Abstract

Background. Although open Ramstedt's pyloromyotomy is the gold standard for the surgical management of infantile hypertrophic pyloric stenosis, laparoscopic pyloromyotomy has been found highly successful. Various factors, however, can affect the outcomes of surgical interventions in these patients. We observed a relationship between the number of ports used and outcome in patients undergoing laparoscopic pyloromyotomies. Methods. We retrospectively assessed the medical records of selected group of patients who underwent laparoscopic pyloromyotomy in our institution. Factors analyzed included operation time, length of hospital stay, postoperative complications, and time to postoperative full feeding. Results. We observed failure of myotomy in both two patients who underwent laparoscopic pyloromyotomy using only two working ports compared to successful myotomies in the remaining patients. Conclusion. Laparoscopy provides good results in terms of intraoperative exposure and cosmesis. However, standardized surgical technique with two working ports is advisable, and this can trigger further research to be ascertained.

1. Introduction

Infantile hypertrophic pyloric stenosis (IHPS) is a common condition affecting young infants; despite its frequency, IHPS has been recognized as a condition for only a little over a century and its etiology remains unknown [1]. Among the approaches used for pyloromyotomy are umbilical skin-fold incision [2] and laparoscopy [3].

Several factors can affect the outcomes of surgical intervention in these patients. In this case series, we observed a relationship between the number of ports and the outcome in patients undergoing laparoscopic pyloromyotomy.

2. Methods

We assessed patients who had undergone laparoscopic pyloromyotomy at our institution. IHPS was diagnosed by pyloric muscle thickness >4 mm and length >14 mm on ultrasonography. The study protocol was approved by our institution’s Internal Review Board. There was no external source of funding.

Patients were excluded if they had been born prematurely (before 37 weeks of gestation) or had recent respiratory infections, major developmental anomalies, or had undergone prior abdominal surgery.

All the procedures were performed by one surgeon. The case notes of these patients were retrospectively reviewed for age of the patients at operation, subsequent surgical interventions, and patient outcomes.

The primary end points of this study were rate of postoperative vomiting and ultimately the need for revision pyloromyotomy. Secondary outcome measures included operation time, length of hospital stay, postoperative complications, and follow-up findings.

3. Results

We assessed 7 children who fit the inclusion criteria mentioned above and underwent laparoscopic pyloromyotomy (Table 1). Only one of the patients has a positive family history of the disease.

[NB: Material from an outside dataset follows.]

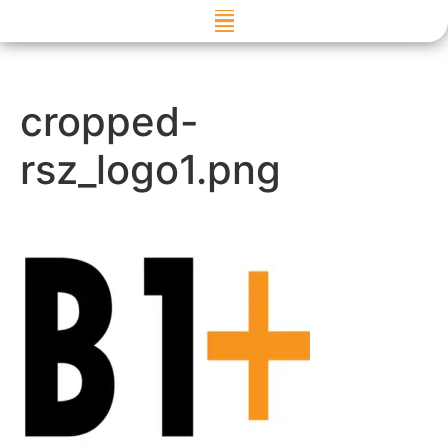
Skip to
content
cropped-
rsz_logo1.png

However, there is no remarkable difference in the operative or anesthesia time between the two groups of patients who underwent laparoscopic pyloromyotomy using either two or three working ports. On the other hand, procedures performed using only two working ports resulted in failure of complete myotomy and both needed revision pyloromyotomy consequently. No postoperative wound infection or dehiscence was recorded.

4. Discussion

The surgical procedure for pyloromyotomy was first described in 1912. Attention to detail is necessary to minimize morbidity and mortality [4]. When compared with open pyloromyotomy, the laparoscopic approach appears equally safe and effective, with superior cosmetic results [5]. A systematic review in 2009 found that the rate of total complications was significantly lower with the laparoscopic than the open approach, due primarily to a lower wound complication rate [6]. Moreover, the laparoscopic procedure is as quick as the open procedure, has low morbidity, is devoid of major wound-related problems, and can be easily taught [7].

An adequate pyloromyotomy must balance between the risk of perforation and the risk of incomplete myotomy, although an inability to palpate the divided pylorus makes the evaluation of these risks particularly challenging [8].

In one of the largest series to date, the incidence of incomplete pyloromyotomy was 4%, suggesting the need for conversion whenever the quality of the myotomy was reduced. In contrast, about 15% of patients in that trial experienced postoperative vomiting, with this factor not influenced by experience with laparoscopic pyloromyotomy [7].

However, we observed a relationship between the number of ports and postoperative feeding tolerance in patients undergoing laparoscopic pyloromyotomies. A representative diagram of the time to postoperative feeding tolerance is shown in Figure 1.

Procedures performed using only 2 working ports resulted in failure of complete myotomy, despite being able to visualize the bulging mucosa. This may have resulted from an oblique angle to the myotomy line, leading to the easing of both sides of the muscle and refusion.

Similar to previous findings, none of our patients experienced postoperative wound infection or dehiscence. By contrast, the incidence of these complications after open pyloromyotomy has been reported to be 6.7% [5, 9, 10].

In conclusion, laparoscopy provides good results in terms of intraoperative exposure and cosmesis; however, standardized surgical technique with two working ports is advisable.